SUPPLIED PASSAGE:
Thank you Lisa. I'm going to email him right now and ask him. I think that's a wonderful idea, thank you!


----------



## Boofy Bonbon (Feb 25, 2007)

Poor Casey, I'm so sorry to hear that. I hope the poor girl comes home very soon, you all must be heartbroken, evidently.


----------



## HovawartMom (Aug 10, 2006)

So sorry to hear about yr brother's dog.Will pray that she is found safe and sound.


----------



## GoldenShamus (Feb 26, 2007)

Boofy Bonbon said:


> Poor Casey, I'm so sorry to hear that. I hope the poor girl comes home very soon, you all must be heartbroken, evidently.


Casey was adopted by my brother when he was in his early twenties, they had been married just about a year. Suffice it to say, she will be 14 in a couple of months. I was almost 16 years old and in high school when he got her and now I'm almost 30...so she's been around a long time.


----------



## Oaklys Dad (Dec 28, 2005)

My fingers are crossed for Casey's safe return. Please let us know if there is any news. She sounds like she has been a loving member of your brothers family.


----------



## GoldenShamus (Feb 26, 2007)

Oaklys Dad said:


> My fingers are crossed for Casey's safe return. Please let us know if there is any news. She sounds like she has been a loving member of your brothers family.


Thank you. 

She is a very athletic dog, I wish I had some pics to post of her kneeboarding (she used to go on the board with my brother). She has always been their hiking buddy and always goes to our lake cabin in the summer. She had torn her ACL, recovered, and boomeranged right back to the active dog she was. So, it's hard to think that she could be gone...


----------



## Jazzys Mom (Mar 13, 2007)

Oh, I am so sorry about your brothers dog going missing! I will pray for her safe return. Maybe this will help a little ------- some years back my friends TWO Goldens got out of her yeard. They were mother and daughter. They finally found them safe and sound about 2 or 3 days later. They had stayed together for that time too!

Jazzys Mom


----------



## marshab1 (Aug 28, 2006)

I'm so sorry. We're praying that everything turns out OK.


----------



## 3SweetGoldens (Feb 28, 2007)

*I am SO SORRY!*

My thoughts and prayers go out to your Brother and your family. I so hope you get good news soon, and that someone just has found her, and she is in their safe care. Please keep us updated.....

Karen


----------



## Rob's GRs (Feb 25, 2007)

I hope she does return home soon. 
Did she have any ID on her or microchipped? I can not imagine what your brother is going through. Just the thought of any one of mine going missing gives me a sick feeling.


----------



## Sunshine Goldens (Oct 31, 2005)

This is probably my worst nightmare...Christi I feel awful - pls let us know if we can do anything. It's just terrible. Do they know how it happened?


----------



## Emma&Tilly (May 15, 2005)

oh Im so sorry to hear this, this really is any dog lovers nightmare, I really hope they find her safe and sound...please update when you hear anything, Im thinking of you all...


----------



## Jazz's Mom (Feb 26, 2007)

Let me add my thoughts and prayers to the mix!


----------



## P NUT (Feb 28, 2007)

Good and wonderful thoughts are all around. We all pray for Casey's safety.

DATA EXCERPT:
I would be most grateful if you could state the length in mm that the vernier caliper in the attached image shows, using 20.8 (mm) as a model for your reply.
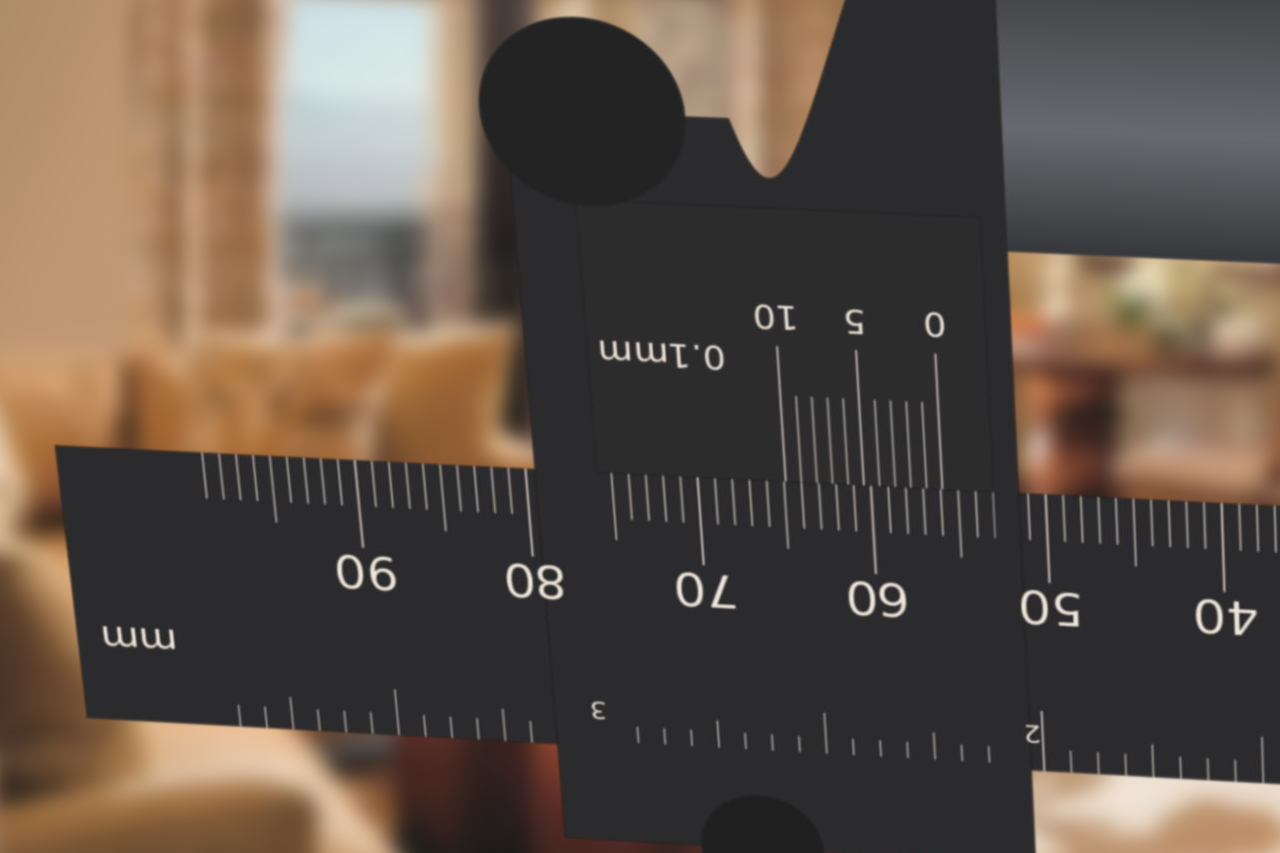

EXERCISE GOAL:
In the forum thread about the missing dog Casey, what injury did Casey recover from?

PROBLEM SOLUTION:
A torn ACL.